Recursos de dramaturgo no cuajado, que le habrían conducido a
rotundos fracasos, si Eurípides no los hubiese compensado con un
agudísimo sentido psicológico que prestaba veracidad y autenticidad
a los personajes, acaso incluso contra sus intenciones. Su
Electra, su Medea, su Ifigenia, son los caracteres
más vivos de la tragedia griega. A lo cual debe sumarse la fuerza
polémica de sus argumentaciones sobre los grandes problemas que se
planteaban a la conciencia de sus contemporáneos.
Había en Eurípides un Shaw de gigantescas proporciones, que se batía
por un nuevo orden social y moral, siendo cada uno de sus dramas un
redoble de tambor contra la tradición. Conducía esa cruzada con
habilidad, consciente de los peligros que entrañaba, pues la Grecia
de entonces no era la Inglaterra de hoy. Así, por ejemplo, para
desmantelar ciertas tendencias religiosas, finge exaltarlas, pero lo
hace de manera tal que muestra su absurdidad. De vez en cuando
interrumpe en la boca de un personaje un razonamiento peligroso para
permitir que el coro eleve un himno a Dionisio, destinado a
tranquilizar la censura y a calmar las eventuales protestas de los
auditores santurrones.
Pero de vez en cuando se le escapan frases como: «Oh Dios,
admitiendo que exista, pues de Él solo sé de oídas...», que
desataban tempestades en la platea. Y cuando en Hipólito pone
en boca de su héroe: «Sí, mi lengua ha jurado, pero mi ánimo ha
permanecido libre», los atenienses, que estaban
acostumbradísimos al perjurio, pero que no admitían oírselo decir,
querían lincharle; y el autor tuvo que presentarse en persona para
calmarlos diciendo que tuviesen la paciencia de aguantar: Hipólito
sería castigado por aquellas sacrílegas palabras.
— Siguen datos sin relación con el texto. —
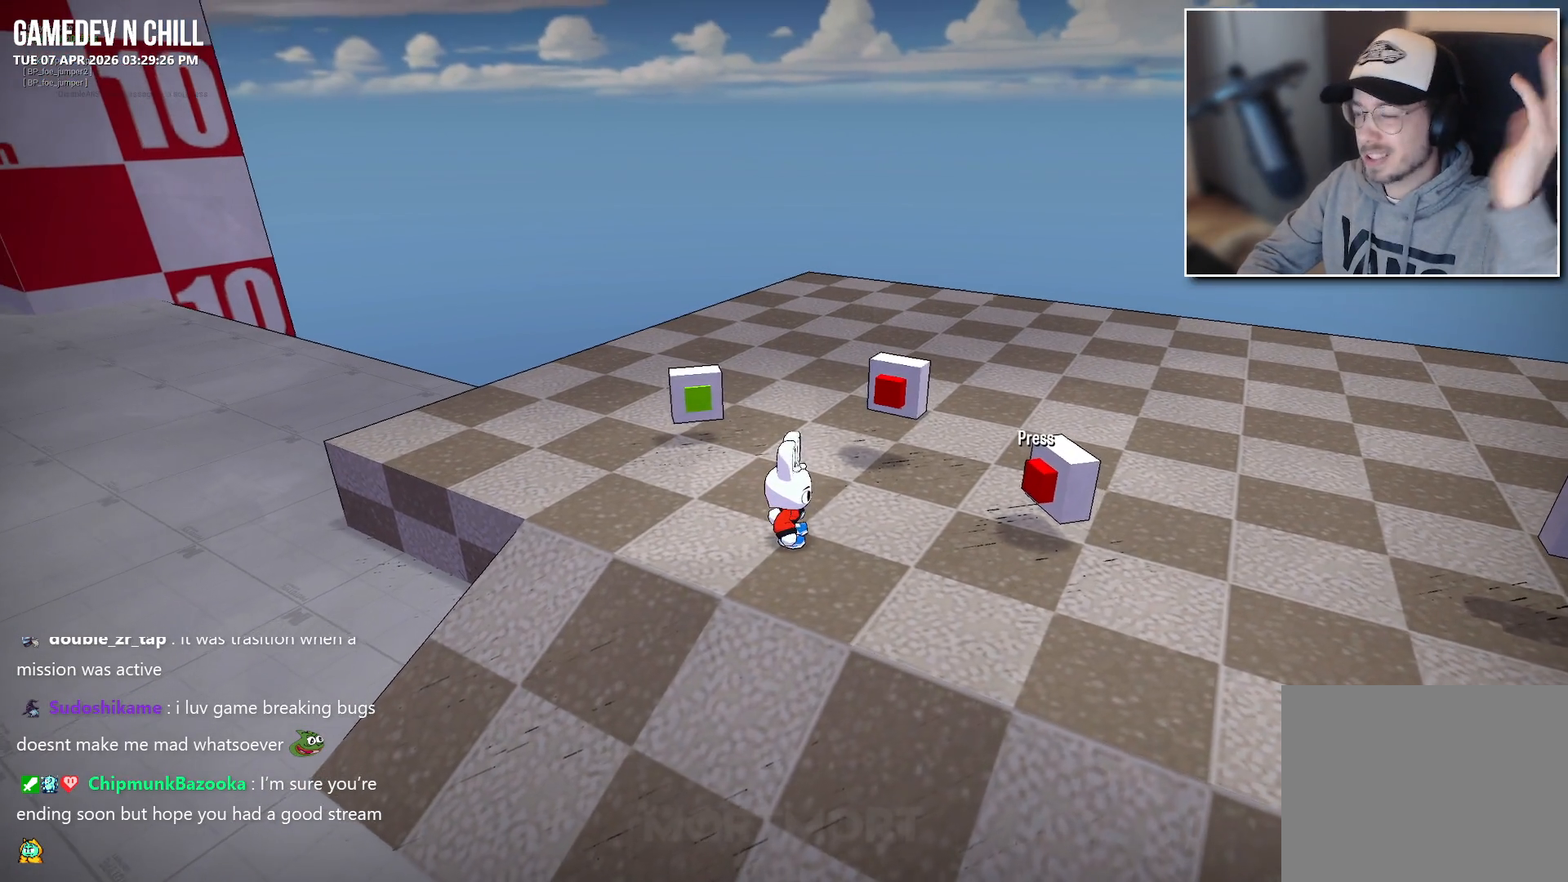
{"buttons": [], "left_stick": "center", "right_stick": "center", "events": []}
En el Louvre hay un busto de Eurípides que le muestra barbudo, grave
y melancólico y que corresponde a la descripción que han dejado sus
amigos. Éstos le pintan como un hombre taciturno y más bien
misántropo, gran devorador de libros, de los que era uno de los
raros coleccionistas.
Su polémica modernista le había acarreado hostilidad de los bien
pensantes. Los conservadores y odiaban y Aristófanes le tomó
directamente como blanco en tres de sus comedias satíricas. Índice
de la gran civilización de Atenas es, sin embargo, el hecho de que
cuando Eurípides y Aristófanes se encontraban en el
ágora o en e café, se comportaban como los mejores amigos del
mundo. Solamente cinco veces los jurados se atrevieron otorgarle el
primer premio. En cuando a los espectadores se indignaban o fingían
indignarse. Pero en sus «estrenos no se encontraba un asiento ni
pagándolo con oro.
En 410 le procesaron por impiedad e inmoralidad entre los testigos
de la acusación figuraba también su mujer, que no le perdonaba,
dijo, el pacifismo en el momento que Atenas estaba empeñada en una
lucha a vida o muerte contra Esparta. Entre los documentos de la
acusación fu exhibido el discurso de su Hipólito. El imputado
fue absuelto. Mas la acogida que inmediatamente después el público
hizo a su drama, Las mujeres troyanas, le hizo comprender que
en adelante sería un extranjero en su patria Por invitación de
Arquelao se trasladó a Pella, capital de Macedonia. Y allí murió
despedazado, contaron los griegos, por los perros, vengadores de los
dioses ofendidos.
Sócrates había dicho que para un drama de Eurípides no le molestaba
ir a pie hasta El Pireo, lo cual, para un perezoso de su calaña,
significaba un gran sacrificio. Y Plutarco cuenta que cuando los
siracusanos hicieron prisionero a todo el cuerpo expedicionario
ateniense, devolvieron vida y libertad a los soldados que sabían
recitar alguna escena de Eurípides.
Según Goethe, ni siquiera Shakespeare le iguala. Ciertamente, él fue
el primer dramaturgo «de ideas» que ha tenido el mundo y quien llevó
a la escena, en términos de tragedia, el gran conflicto de aquél y
de todos los tiempos: el conflicto entre el dogma y el libre examen.